To the student in the crowd, thank you. Sincerely, thank you.

I am blessed that not all people in society are buying into that lie.

There is hope.

Sociological Mindfulness

I’d like to share with you an excerpt from my first paper that I wrote for my Social Life class. In order to better understand this excerpt there’s a few things that you need to know.
#1. Yes, I am a nerd because I want to share an excerpt of my paper on my blog. [Proud of it!]
#2. Schwalbe is the author of the book, “The Sociologically Examined Life” that I was instructed to read chapter 1 of and then summarize/ comment on. Where you are jumping into the paper, I am summarizing some of the text and then moving on to comment on one of the author’s quotations.
#3. Sociological Mindfulness is defined by the author as, “the practice of tuning-in to how the social world works”.

Ok, I think that’s all you need to know. Enjoy! [If it’s possible.]

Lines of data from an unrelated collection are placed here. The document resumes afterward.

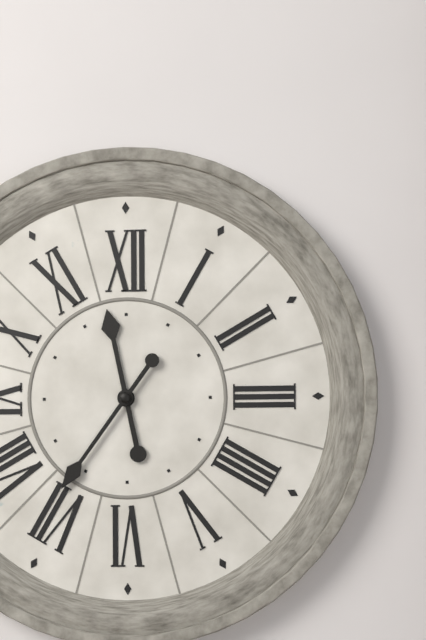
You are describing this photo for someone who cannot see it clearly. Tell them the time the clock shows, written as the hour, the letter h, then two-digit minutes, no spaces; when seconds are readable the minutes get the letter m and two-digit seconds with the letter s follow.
11h36
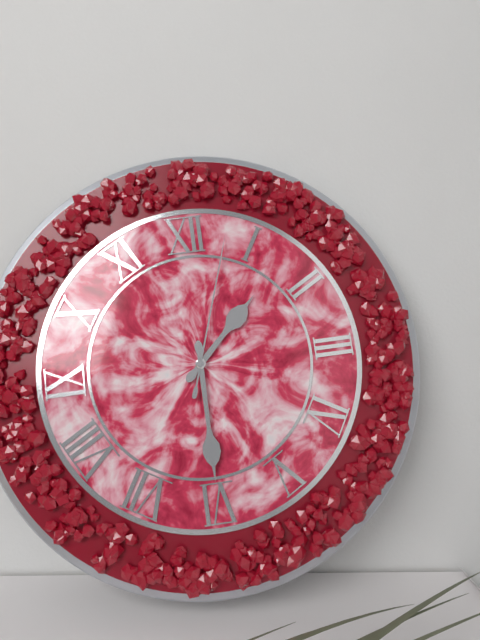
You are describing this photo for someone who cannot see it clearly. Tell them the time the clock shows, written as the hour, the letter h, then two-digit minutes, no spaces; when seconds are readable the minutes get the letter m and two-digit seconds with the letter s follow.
1h30m03s
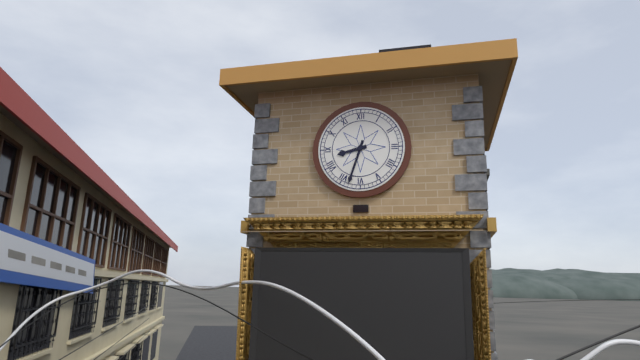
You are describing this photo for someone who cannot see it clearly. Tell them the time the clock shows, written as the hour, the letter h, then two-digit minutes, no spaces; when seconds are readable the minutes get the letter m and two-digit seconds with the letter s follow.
8h33
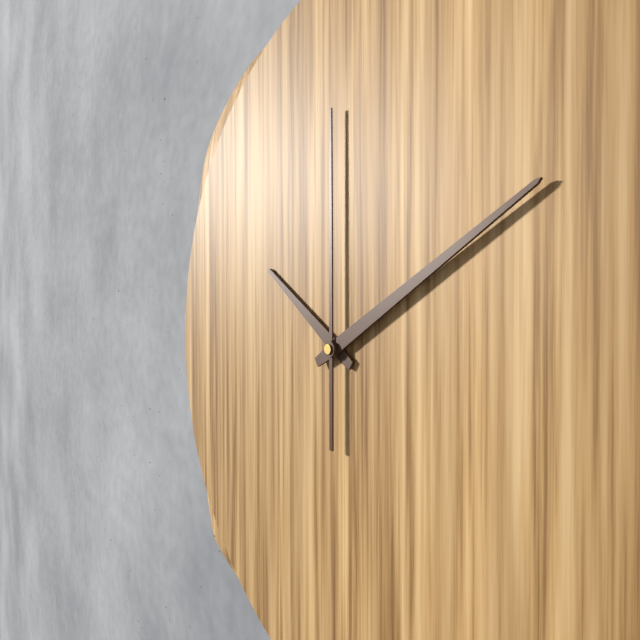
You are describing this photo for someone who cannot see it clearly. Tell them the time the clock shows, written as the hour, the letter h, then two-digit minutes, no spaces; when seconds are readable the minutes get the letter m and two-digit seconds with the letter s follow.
10h10m00s
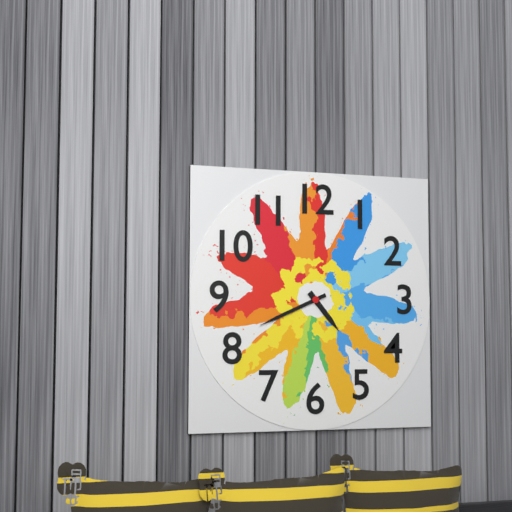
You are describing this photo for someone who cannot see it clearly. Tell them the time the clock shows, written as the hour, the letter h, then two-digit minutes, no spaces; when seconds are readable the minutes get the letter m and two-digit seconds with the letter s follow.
4h41
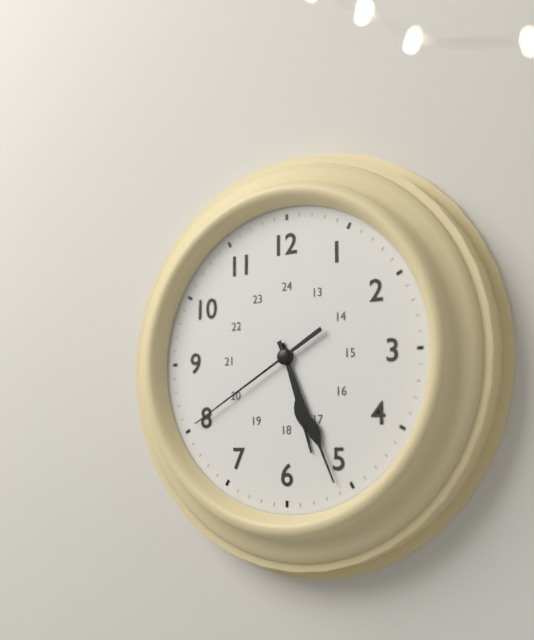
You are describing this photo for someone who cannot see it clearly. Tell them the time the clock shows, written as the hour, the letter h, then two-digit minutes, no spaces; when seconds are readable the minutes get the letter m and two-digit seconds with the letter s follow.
5h26m40s
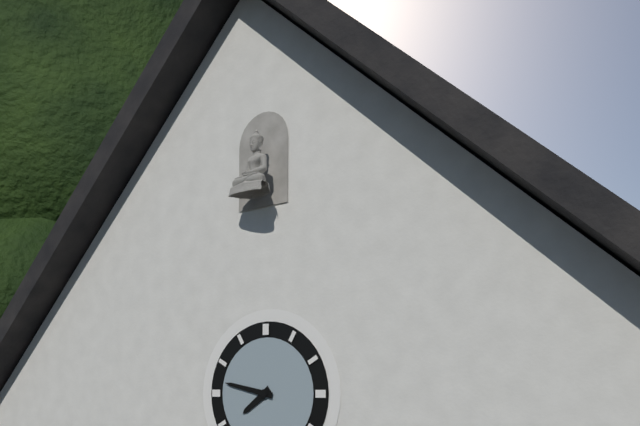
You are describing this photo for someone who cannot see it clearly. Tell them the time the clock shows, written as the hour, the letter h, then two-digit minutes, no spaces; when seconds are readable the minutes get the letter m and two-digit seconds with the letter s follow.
7h47
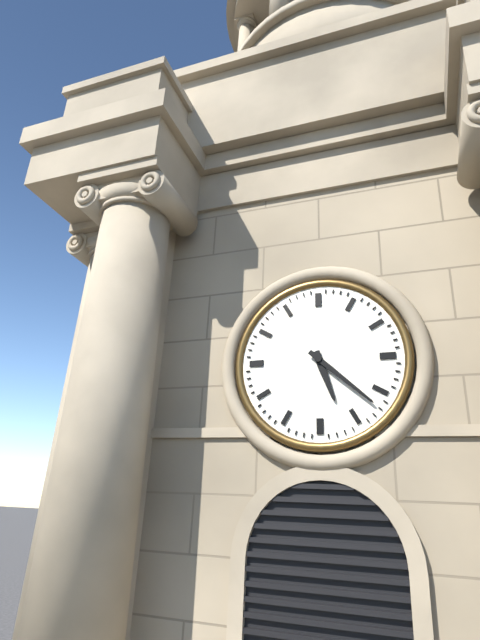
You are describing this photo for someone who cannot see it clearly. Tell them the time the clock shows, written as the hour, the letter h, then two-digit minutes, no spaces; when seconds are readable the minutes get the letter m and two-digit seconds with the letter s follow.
5h22
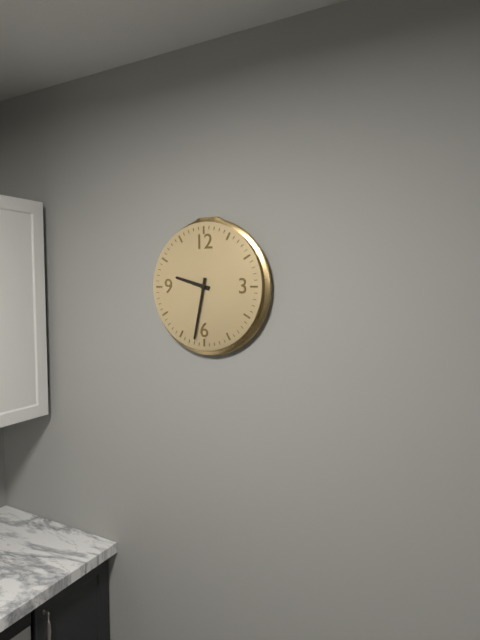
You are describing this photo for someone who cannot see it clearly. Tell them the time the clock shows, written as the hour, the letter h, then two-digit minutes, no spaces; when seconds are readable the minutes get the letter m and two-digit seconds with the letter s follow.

Schwalbe nears the conclusion of the chapter with commentary on the rarity of the use of sociological mindfulness. He ventures forth various reasons for this rarity; “that sociological mindfulness doesn’t seem like much fun”, there “might be a belief that it [sociological mindfulness] won’t matter”, and “American individualism” is an inhibitor of sociological mindfulness, just to list a few. Schwalbe then concludes, “people resist being sociologically mindful for many reasons, but not because they are naturally selfish, competitive, or cowardly. If such feelings arise and inhibit sociological mindfulness, it is because of how people have grown up” (Schwalbe, 7). This conclusion is far from beneficial. How are we as individuals to ever grow into mature, responsible citizens if we are continually diverting blame for our mistakes onto our pasts? What benefit does this conclusion have? Are we honestly to believe that we are not responsible for our own actions because our past has such control over us that we are incapable of making positive and productive conclusions in this present time? We must find it within ourselves to maturely conclude that everyone in this world has influencing pasts and, therefore, we must decide to no longer use that fact as an excuse for unsound behavior in our present. Once we are able to maturely accept these facts, then we can move beyond our pasts and become the responsible citizens that we desire to have in this world.